→ Work order A
Could you rewrite the Swiss gun article from "Estimates on the" to "and the military.", changing "firearms" to "weapons" each time it appears?

→ Excerpt provided
* * *

EU Terrorizes Swiss Into Restricting Gun Rights
Switzerland has long been a bastion of gun ownership and tradition, with men required to keep military weapons at home throughout their militia service. The country is among the most heavily armed on earth. And instead of requiring a license to obtain fully automatic weapons, the government distributes them to men when they turn 18. Men then have the option to keep their weapons after serving in the militia.
But thanks to relentless EU bullying and threats, Swiss voters have finally agreed to adopt a gun-control regime demanded by the EU that everyone from Adolf Hitler to Joseph Stalin would have loved. Over 60 percent of Swiss voters supposedly supported the scheme in the May 19 referendum. It requires gun registration, special permits even for semi-automatic rifles, and other attacks on the right to keep and bear arms.
Critics say it threatens the unique Swiss gun culture which makes Switzerland a peaceful nation of sharp shooters, as well as one of the safest countries on the planet. Indeed, despite guns being ubiquitous, Switzerland has among the lowest murder rate of any nation. Because most guns are unregistered, data is sparse. But some estimates suggest the Swiss may have even more guns per capita than Americans.
The EU has also been terrorizing Switzerland on open borders, mass migration, low taxes, and even its famously decentralized form of government. The U.S. government has also been bullying the Swiss, especially on its banking laws.
This writer wrote a detailed investigative report on Switzerland’s amazing gun culture for Swiss News magazine just before another referendum on gun control some years ago. That one was rejected by voters. But the Swiss News article may be just as relevant today as it was then. And it has major implications for America’s gun owners, too.
Gun debate heats up as vote on new gun control nears
Guns are a part of Swiss culture. They have been for centuries. Switzerland is home to the world’s largest shooting competitions, which attract target shooters by the hundreds of thousands. Nearly every Swiss militiaman still keeps a fully automatic rifle at home – a weapon that even Americans cannot obtain without a special permit. Significantly more than half of Swiss soldiers purchase their military rifles from the government after their service is concluded. And for hundreds of years, the well-trained populace has protected Switzerland from Europe’s mightiest armies.
The idea that a well-armed society is key to national defense is almost as old as the confederation. Even in the early 1500s, famed military strategist Niccolo Machiavelli remarked in his book ‘The Prince’ that, “The Swiss are well armed and enjoy great freedom.” And still today, Switzerland remains one of the most heavily armed societies on Earth – and one of the freest.
Estimates on the number of privately owned firearms in Switzerland vary widely, ranging from 1.2 million on the very low end to 12 million on the high side. The 2007 Small Arms Survey concluded that there were between 2.3 million and 4.5 million, translating into between 31 and 60 per 100 residents. A recent study found that more than one third of Swiss households own at least one gun.
But even with the wide availability of firearms and some of the most liberal gun laws in the world, crime is extremely low when compared to other countries. According to statistics compiled by the United Nations Survey of Crime Trends and Operations of Criminal Justice Systems, Switzerland actually has among the lowest murder rates in the world – even when compared to countries where legal guns are virtually non-existent except among police and the military.

* * *

→ Work order B
Can you pull out every line of the entries that contains the word "counted"?

Spatial grounding data:

* * *

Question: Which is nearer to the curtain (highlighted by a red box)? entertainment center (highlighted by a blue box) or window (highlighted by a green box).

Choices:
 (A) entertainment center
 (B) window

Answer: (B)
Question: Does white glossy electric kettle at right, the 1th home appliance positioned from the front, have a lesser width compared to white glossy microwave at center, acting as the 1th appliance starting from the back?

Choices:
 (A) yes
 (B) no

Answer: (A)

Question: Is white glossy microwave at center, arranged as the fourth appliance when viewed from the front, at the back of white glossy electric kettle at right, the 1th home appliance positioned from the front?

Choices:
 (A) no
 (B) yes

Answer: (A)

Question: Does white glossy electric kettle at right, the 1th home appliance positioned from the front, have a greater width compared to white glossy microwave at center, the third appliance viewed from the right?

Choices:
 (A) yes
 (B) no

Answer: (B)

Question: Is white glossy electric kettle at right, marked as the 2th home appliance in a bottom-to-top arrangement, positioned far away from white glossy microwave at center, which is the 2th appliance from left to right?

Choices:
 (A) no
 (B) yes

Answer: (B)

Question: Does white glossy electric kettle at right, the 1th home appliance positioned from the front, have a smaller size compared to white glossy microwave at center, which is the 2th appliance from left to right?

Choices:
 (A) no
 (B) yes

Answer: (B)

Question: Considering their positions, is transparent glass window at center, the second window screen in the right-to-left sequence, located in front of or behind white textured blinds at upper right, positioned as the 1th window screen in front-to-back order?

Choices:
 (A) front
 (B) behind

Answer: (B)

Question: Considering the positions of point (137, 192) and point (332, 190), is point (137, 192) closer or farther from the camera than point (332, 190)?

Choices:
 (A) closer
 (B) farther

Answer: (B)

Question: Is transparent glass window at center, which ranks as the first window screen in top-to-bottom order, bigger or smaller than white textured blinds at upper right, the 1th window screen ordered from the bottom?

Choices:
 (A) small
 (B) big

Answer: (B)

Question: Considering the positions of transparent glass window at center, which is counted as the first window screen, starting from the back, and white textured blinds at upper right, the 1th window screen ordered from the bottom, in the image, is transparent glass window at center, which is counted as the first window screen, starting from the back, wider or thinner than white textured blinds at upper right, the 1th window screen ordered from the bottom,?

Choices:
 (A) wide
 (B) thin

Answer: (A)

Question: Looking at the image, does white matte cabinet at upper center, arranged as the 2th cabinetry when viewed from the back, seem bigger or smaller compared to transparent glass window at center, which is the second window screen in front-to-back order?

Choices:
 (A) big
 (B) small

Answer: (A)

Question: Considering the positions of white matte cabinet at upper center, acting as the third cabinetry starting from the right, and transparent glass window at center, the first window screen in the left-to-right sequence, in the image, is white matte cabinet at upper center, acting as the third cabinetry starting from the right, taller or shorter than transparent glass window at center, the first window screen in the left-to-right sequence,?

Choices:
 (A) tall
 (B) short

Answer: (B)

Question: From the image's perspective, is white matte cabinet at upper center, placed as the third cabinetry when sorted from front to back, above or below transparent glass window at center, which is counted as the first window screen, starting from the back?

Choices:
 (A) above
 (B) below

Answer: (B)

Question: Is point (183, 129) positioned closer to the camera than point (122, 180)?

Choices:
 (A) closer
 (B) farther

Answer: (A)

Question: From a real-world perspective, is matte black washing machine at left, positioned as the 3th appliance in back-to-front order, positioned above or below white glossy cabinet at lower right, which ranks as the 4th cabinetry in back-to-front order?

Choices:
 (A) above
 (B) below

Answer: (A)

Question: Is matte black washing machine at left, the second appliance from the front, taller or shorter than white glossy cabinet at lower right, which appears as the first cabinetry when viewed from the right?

* * *

→ Answer section A
Estimates on the number of privately owned weapons in Switzerland vary widely, ranging from 1.2 million on the very low end to 12 million on the high side. The 2007 Small Arms Survey concluded that there were between 2.3 million and 4.5 million, translating into between 31 and 60 per 100 residents. A recent study found that more than one third of Swiss households own at least one gun.
But even with the wide availability of weapons and some of the most liberal gun laws in the world, crime is extremely low when compared to other countries. According to statistics compiled by the United Nations Survey of Crime Trends and Operations of Criminal Justice Systems, Switzerland actually has among the lowest murder rates in the world – even when compared to countries where legal guns are virtually non-existent except among police and the military.

→ Answer section B
Question: Considering the positions of transparent glass window at center, which is counted as the first window screen, starting from the back, and white textured blinds at upper right, the 1th window screen ordered from the bottom, in the image, is transparent glass window at center, which is counted as the first window screen, starting from the back, wider or thinner than white textured blinds at upper right, the 1th window screen ordered from the bottom,?
Question: From the image's perspective, is white matte cabinet at upper center, placed as the third cabinetry when sorted from front to back, above or below transparent glass window at center, which is counted as the first window screen, starting from the back?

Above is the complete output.